2)Transwell coating:
Dilute the ECM-Gel with pre-chilled serum-free medium in the ratio of 1:6-1:8 (protein coating amount of 100-400μg/cm2). Then, add the diluted ECM-Gel to the Transwell chamber, taking the 24-well plate as an example, 50-100 μl can be added to each chamber.. After that, place it in a 37℃ incubator for 30-40 minutes to make the protein to be fully coated.
3)The coated Transwell or culture plate should be hydrated with serum-free culture in a 37℃ incubator for 30 minutes before use , followed by subsequent migration invasion experiments.

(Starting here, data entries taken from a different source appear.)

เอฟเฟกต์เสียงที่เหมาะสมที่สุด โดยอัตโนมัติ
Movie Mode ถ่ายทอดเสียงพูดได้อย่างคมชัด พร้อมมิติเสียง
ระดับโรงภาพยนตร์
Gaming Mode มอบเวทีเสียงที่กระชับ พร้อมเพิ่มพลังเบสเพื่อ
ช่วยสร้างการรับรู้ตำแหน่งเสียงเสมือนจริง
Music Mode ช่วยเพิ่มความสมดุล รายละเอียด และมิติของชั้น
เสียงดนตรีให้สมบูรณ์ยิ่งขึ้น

4)Digest treated cells (can be starved for 12-24 h first), make a single cell suspension using serum-free medium containing 0.05%-0.2% BSA, and seed into a transwell chamber in the appropriate number of cells per well.
5)Add 600 μL of 10% FBS medium to the lower chamber of the 24-well plate, and avoid the formation of bubbles between the lower culture medium and the small chamber when adding, and the production of air bubbles is easy to weaken or even disappear the chemotactic effect of the lower culture medium.

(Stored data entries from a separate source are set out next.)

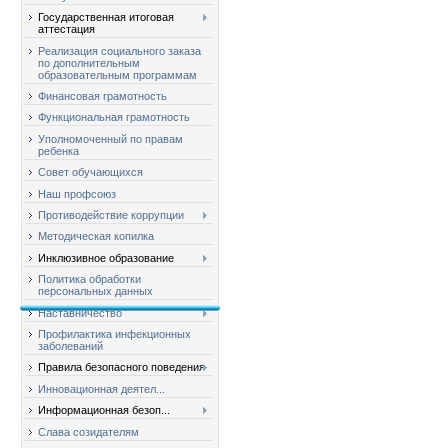
Государственная итоговая
аттестация
Реализация социального заказа
по дополнительным
образовательным программам
Финансовая грамотность
Функциональная грамотность
Уполномоченный по правам
ребенка
Совет обучающихся
Наш профсоюз
Противодействие коррупции
Методическая копилка
Инклюзивное образование
Политика обработки
персональных данных
Наставничество
Профилактика инфекционных
заболеваний
Правила безопасного поведения
Инновационная деятел...
Информационная безоп...
Слава созидателям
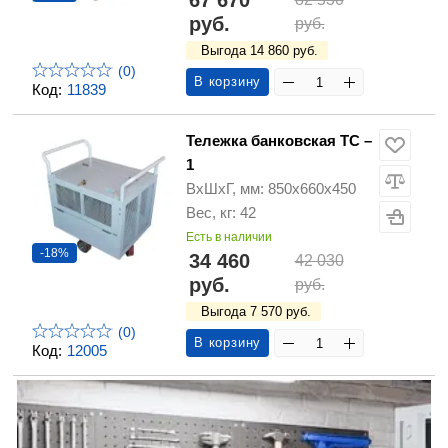
67 670
руб.
руб.
Выгода 14 860 руб.
(0)
В корзину
Код:
11839
Тележка банковская ТС –
1
ВхШхГ, мм: 850х660х450
Вес, кг: 42
Есть в наличии
-18%
34 460
42 030
руб.
руб.
Выгода 7 570 руб.
(0)
В корзину
Код:
12005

6)Cultured cells: 12-48h in normal culture (time depends mainly on the ability of cancer cells to invade).
7)Remove the transwell chamber, discard the culture medium in the wells, wash the PBS 2 times, fix the 4% paraformaldehyde for 30 min, and air dry the chamber appropriately; 0.1% crystal violet staining for 15 min, PBS rinsed, gently wiped off the upper layer of unregranted cells with a cotton swab, and randomly selected 5 field statistics under the microscope.
8):The protein coating amount is from 50μg/cm2 to 500μg/cm2 (cm2 is the culture base area). The optimal amount of coating needs to be optimized according to the experience of the researcher or the individual needs of the researcher.

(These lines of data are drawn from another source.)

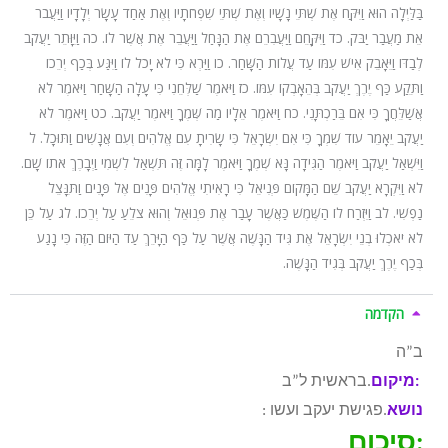
בַּלַּיְלָה הוּא וַיִּקַּח אֶת שְׁתֵּי נָשָׁיו וְאֶת שְׁתֵּי שִׁפְחֹתָיו וְאֶת אַחַד עָשָׂר יְלָדָיו וַיַּעֲבֹר
אֵת מַעֲבַר יַבֹּק. כד וַיִּקָּחֵם וַיַּעֲבִרֵם אֶת הַנָּחַל וַיַּעֲבֵר אֶת אֲשֶׁר לוֹ. כה וַיִּוָּתֵר יַעֲקֹב
לְבַדּוֹ וַיֵּאָבֵק אִישׁ עִמּוֹ עַד עֲלוֹת הַשָּׁחַר. כו וַיַּרְא כִּי לֹא יָכֹל לוֹ וַיִּגַּע בְּכַף יְרֵכוֹ
וַתֵּקַע כַּף יֶרֶךְ יַעֲקֹב בְּהֵאָבְקוֹ עִמּוֹ. כז וַיֹּאמֶר שַׁלְּחֵנִי כִּי עָלָה הַשָּׁחַר וַיֹּאמֶר לֹא
אֲשַׁלֵּחֲךָ כִּי אִם בֵּרַכְתָּנִי. כח וַיֹּאמֶר אֵלָיו מַה שְּׁמֶךָ וַיֹּאמֶר יַעֲקֹב. כט וַיֹּאמֶר לֹא
יַעֲקֹב יֵאָמֵר עוֹד שִׁמְךָ כִּי אִם יִשְׂרָאֵל כִּי שָׂרִיתָ עִם אֱלֹהִים וְעִם אֲנָשִׁים וַתּוּכָל. ל
וַיִּשְׁאַל יַעֲקֹב וַיֹּאמֶר הַגִּידָה נָּא שְׁמֶךָ וַיֹּאמֶר לָמָּה זֶּה תִּשְׁאַל לִשְׁמִי וַיְבָרֶךְ אֹתוֹ שָׁם.
לא וַיִּקְרָא יַעֲקֹב שֵׁם הַמָּקוֹם פְּנִיאֵל כִּי רָאִיתִי אֱלֹהִים פָּנִים אֶל פָּנִים וַתִּנָּצֵל
נַפְשִׁי. לב וַיִּזְרַח לוֹ הַשֶּׁמֶשׁ כַּאֲשֶׁר עָבַר אֶת פְּנוּאֵל וְהוּא צֹלֵעַ עַל יְרֵכוֹ. לג עַל כֵּן
לֹא יֹאכְלוּ בְנֵי יִשְׂרָאֵל אֶת גִּיד הַנָּשֶׁה אֲשֶׁר עַל כַּף הַיָּרֵךְ עַד הַיּוֹם הַזֶּה כִּי נָגַע
בְּכַף יֶרֶךְ יַעֲקֹב בְּגִיד הַנָּשֶׁה.
הקדמה
ב”ה
מיקום:
בראשית ל”ב.
נושא
: פגישת יעקב ועשו.
סיכום:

3. Thick layer gel method (1.0 mm, mainly used for 3D cell, organoid culture)
1)Use pre-cooled tip or pipette and gently aspirate the ECM-Gel to mix evenly (whenever the ECM-Gel blocks the tip or pipette, please change the tip or pipette). If the ECM-Gel has more bubbles, they can be removed by centrifugation at a low temperature of 400g for 5 minutes.
2)Place the culture plate on ice and use a pre-chilled tip to add ECM-Gel to the pre-chilled cell suspension (ECM-Gel: the cell suspension volume is 4:1-2:1, the optimal volume ratio is 3:1). Then, gently mix well.
3)Add cell-containing ECM-Gel to the culture plate at 150-200μl/cm2 (cm2 is the culture floor area). Place the plate in a 37℃ incubator for 30-40 minutes to gel.